具体的な 1 平方メートル単価と借地権割合の記号は地点ごとに異なるため、物件住所に接する道路の路線価を最新の路線価図でご確認ください。本記事では特定地点の数値の引用は行いません。
なお、相続税路線価は一般に公示地価の 約 80% 水準が目安とされます。公示地価の制度や北大阪エリアの地価のグラデーションについては 毎年3月更新の公示地価—北大阪「駅近か住宅地か」の階段 を、3 拠点の位置づけは 新大阪・十三・淡路は「3 拠点」で動く をあわせてご確認ください。
編集者の判断—「評価が下がる」と「持ち続ける負担」は別
賃貸中の土地は貸家建付地評価と小規模宅地等の特例で相続税評価が下がる——これは公式の仕組みですが、評価が下がることと、その物件を持ち続ける負担は別の問題です。
- 賃貸割合が下がると減額も縮む: 貸家建付地の減額も小規模宅地等の特例も、貸付事業として稼働していることが前提。空室が続けば減額メリットも収益も細ります。空室対策の考え方は 空室対策、まず何から?リフォーム回収5-7年が判断の境目 を参照してください。
- 家賃設定と稼働は評価にも効く: 適正な家賃で稼働を維持することは、収益だけでなく相続時の評価区分にも関わります。設定の考え方は 北大阪の家賃設定は3層分析—HOME's・国交省・競合で決める が参考になります。
- 街の変化は路線価に映る: 連続立体交差事業(淡路・崇禅寺・柴島・下新庄)など街の変化は、中長期で路線価にも反映され得ます。事業の進捗は 2031 年高架化完了の淡路駅、踏切 17 箇所が消える街 で確認できます。ただし将来の地価変動は予測せず、公表値でご確認ください。

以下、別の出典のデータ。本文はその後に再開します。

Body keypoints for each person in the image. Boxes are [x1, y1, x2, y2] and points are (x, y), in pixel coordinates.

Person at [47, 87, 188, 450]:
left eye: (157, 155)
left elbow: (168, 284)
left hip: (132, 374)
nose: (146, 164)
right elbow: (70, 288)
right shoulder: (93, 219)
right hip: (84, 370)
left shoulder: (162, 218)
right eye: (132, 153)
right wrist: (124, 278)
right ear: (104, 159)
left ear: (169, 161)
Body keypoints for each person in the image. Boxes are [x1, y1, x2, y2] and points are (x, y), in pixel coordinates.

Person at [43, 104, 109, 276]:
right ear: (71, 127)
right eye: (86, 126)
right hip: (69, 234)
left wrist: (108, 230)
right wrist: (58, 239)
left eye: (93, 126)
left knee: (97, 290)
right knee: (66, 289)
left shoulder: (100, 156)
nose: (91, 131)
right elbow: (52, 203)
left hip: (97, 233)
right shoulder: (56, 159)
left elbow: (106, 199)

相続税評価の圧縮は目的ではなく、収益・管理負担・家族の状況を含めた全体設計の一部です。どの特例が使えるか、どう組み合わせるかは要件が細かく、有利判定を誤ると追徴のリスクもあります。具体的な相続税額と対策の妥当性は、必ず税理士にご確認ください。
まとめ
北大阪エリアで賃貸を持つ大家が押さえる相続税路線価のポイントを整理します。
- 相続税路線価は道路に面する標準宅地の 1㎡ 単価(千円単位)。国税庁が 1 月 1 日時点の価額を 7 月に公表
- 賃貸中の土地(貸家建付地)は「借地権割合 × 借家権割合 30% × 賃貸割合」分を控除。借地権割合 70% ・満室なら 21% の減額計算
- 貸付事業用宅地等は小規模宅地等の特例で 200㎡ まで 50% 減額(要件あり。居住用 330㎡・80%、事業用 400㎡・80% とは別区分)

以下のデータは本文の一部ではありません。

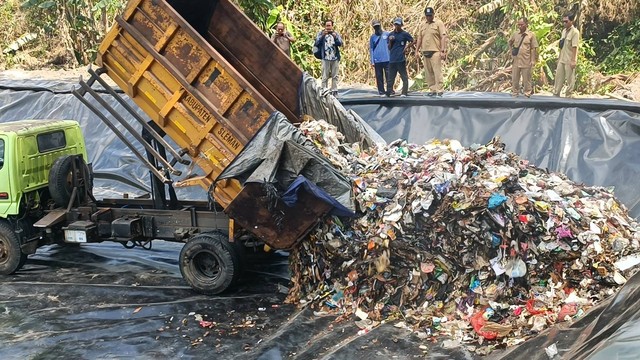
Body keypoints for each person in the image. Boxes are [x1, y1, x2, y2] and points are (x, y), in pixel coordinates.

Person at [414, 7, 448, 97]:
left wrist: (443, 50)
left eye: (430, 15)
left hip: (435, 51)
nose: (429, 17)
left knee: (437, 71)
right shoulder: (422, 25)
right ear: (425, 16)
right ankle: (432, 89)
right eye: (427, 16)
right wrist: (416, 50)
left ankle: (439, 89)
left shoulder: (438, 23)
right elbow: (419, 38)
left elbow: (443, 37)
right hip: (425, 51)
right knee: (428, 72)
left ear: (433, 14)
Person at [508, 17, 539, 97]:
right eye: (518, 25)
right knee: (515, 78)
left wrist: (533, 60)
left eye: (522, 25)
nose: (520, 26)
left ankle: (527, 93)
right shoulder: (515, 34)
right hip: (516, 60)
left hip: (526, 60)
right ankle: (515, 93)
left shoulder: (531, 35)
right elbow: (510, 42)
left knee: (527, 79)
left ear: (526, 24)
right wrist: (511, 53)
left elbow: (533, 48)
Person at [314, 19, 343, 97]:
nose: (328, 27)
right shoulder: (321, 33)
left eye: (329, 25)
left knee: (335, 75)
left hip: (334, 57)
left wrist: (335, 37)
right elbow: (316, 43)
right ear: (325, 26)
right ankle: (324, 91)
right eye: (327, 26)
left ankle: (334, 91)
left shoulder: (335, 34)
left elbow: (340, 43)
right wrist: (323, 35)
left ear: (332, 26)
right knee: (324, 76)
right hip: (325, 57)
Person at [553, 13, 580, 97]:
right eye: (563, 21)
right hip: (562, 58)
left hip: (569, 58)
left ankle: (569, 95)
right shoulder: (564, 31)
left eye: (566, 21)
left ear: (571, 21)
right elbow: (561, 45)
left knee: (569, 78)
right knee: (558, 77)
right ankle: (556, 94)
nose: (564, 23)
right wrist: (559, 57)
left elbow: (574, 47)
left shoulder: (575, 32)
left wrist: (573, 60)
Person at [386, 17, 413, 97]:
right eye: (396, 24)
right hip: (392, 59)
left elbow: (413, 41)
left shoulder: (404, 34)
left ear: (401, 25)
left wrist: (407, 48)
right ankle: (389, 91)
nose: (397, 26)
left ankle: (404, 92)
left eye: (398, 24)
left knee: (404, 76)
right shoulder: (391, 34)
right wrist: (390, 41)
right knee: (391, 77)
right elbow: (389, 47)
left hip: (400, 59)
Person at [369, 19, 391, 96]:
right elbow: (371, 49)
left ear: (380, 25)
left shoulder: (387, 34)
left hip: (387, 58)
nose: (377, 28)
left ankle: (389, 90)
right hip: (377, 59)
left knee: (389, 76)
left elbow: (391, 45)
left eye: (378, 26)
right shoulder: (373, 37)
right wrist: (372, 61)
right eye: (375, 27)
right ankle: (381, 91)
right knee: (379, 77)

- 具体的な路線価と借地権割合の記号は国税庁「財産評価基準書」の路線価図で地点別に確認
- 評価が下がることと持ち続ける負担は別問題。具体的な税額・対策判断は税理士への確認が前提
相続税路線価は「土地の値段」ではなく「相続税評価の起点」です。北大阪で賃貸を運用する大家にとって、自用地・貸家建付地・小規模宅地等の特例という 3 つの評価の分かれ目を理解しておくことが、相続を見据えた物件運用の出発点になります。
出典
- 国税庁「財産評価基準書 路線価図・評価倍率表」 https://www.rosenka.nta.go.jp/ (2026-07-17 閲覧)

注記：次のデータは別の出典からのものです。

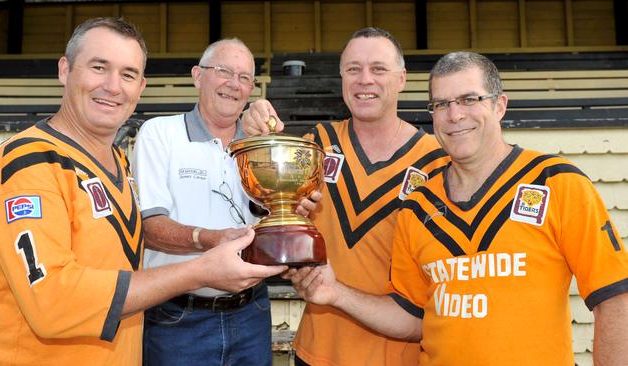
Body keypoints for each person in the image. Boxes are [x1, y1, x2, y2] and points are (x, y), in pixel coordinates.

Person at [284, 51, 628, 365]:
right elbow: (411, 317)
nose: (455, 114)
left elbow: (614, 297)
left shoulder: (556, 183)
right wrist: (335, 293)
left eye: (469, 99)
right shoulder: (418, 205)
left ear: (500, 105)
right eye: (441, 104)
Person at [0, 18, 286, 366]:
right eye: (99, 67)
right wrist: (199, 270)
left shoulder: (117, 163)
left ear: (141, 87)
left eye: (127, 74)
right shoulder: (26, 163)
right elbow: (52, 302)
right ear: (65, 70)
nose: (113, 86)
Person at [242, 28, 449, 366]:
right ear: (341, 78)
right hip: (318, 350)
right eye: (353, 69)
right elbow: (268, 217)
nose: (364, 79)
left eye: (378, 69)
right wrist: (256, 131)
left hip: (404, 355)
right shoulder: (315, 145)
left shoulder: (438, 160)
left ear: (402, 79)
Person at [132, 38, 317, 366]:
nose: (234, 84)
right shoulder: (159, 134)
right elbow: (150, 228)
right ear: (197, 76)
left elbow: (265, 214)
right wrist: (212, 240)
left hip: (252, 311)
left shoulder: (258, 149)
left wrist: (293, 211)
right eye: (224, 71)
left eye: (245, 77)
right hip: (177, 319)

- 国税庁 タックスアンサー No.4604「路線価方式による宅地の評価」 https://www.nta.go.jp/taxes/shiraberu/taxanswer/hyoka/4604.htm (2026-07-17 閲覧)
- 国税庁 タックスアンサー No.4614「貸家建付地の評価」 https://www.nta.go.jp/taxes/shiraberu/taxanswer/hyoka/4614.htm (2026-07-17 閲覧)
- 国税庁 タックスアンサー No.4124「小規模宅地等の特例」 https://www.nta.go.jp/taxes/shiraberu/taxanswer/sozoku/4124.htm (2026-07-17 閲覧)
- 国税庁「令和7年分 財産評価基準書 大阪市淀川区(路線価図・町丁名索引)」 https://www.rosenka.nta.go.jp/main_r07/osaka/osaka/prices/g31527fr.htm (2026-07-17 閲覧)
※ 本記事の情報は 2026 年 7 月時点のものです。税制・特例の要件は改正され得ます。具体的な相続税評価・税額・対策の適否は、必ず税理士等の専門家にご確認ください。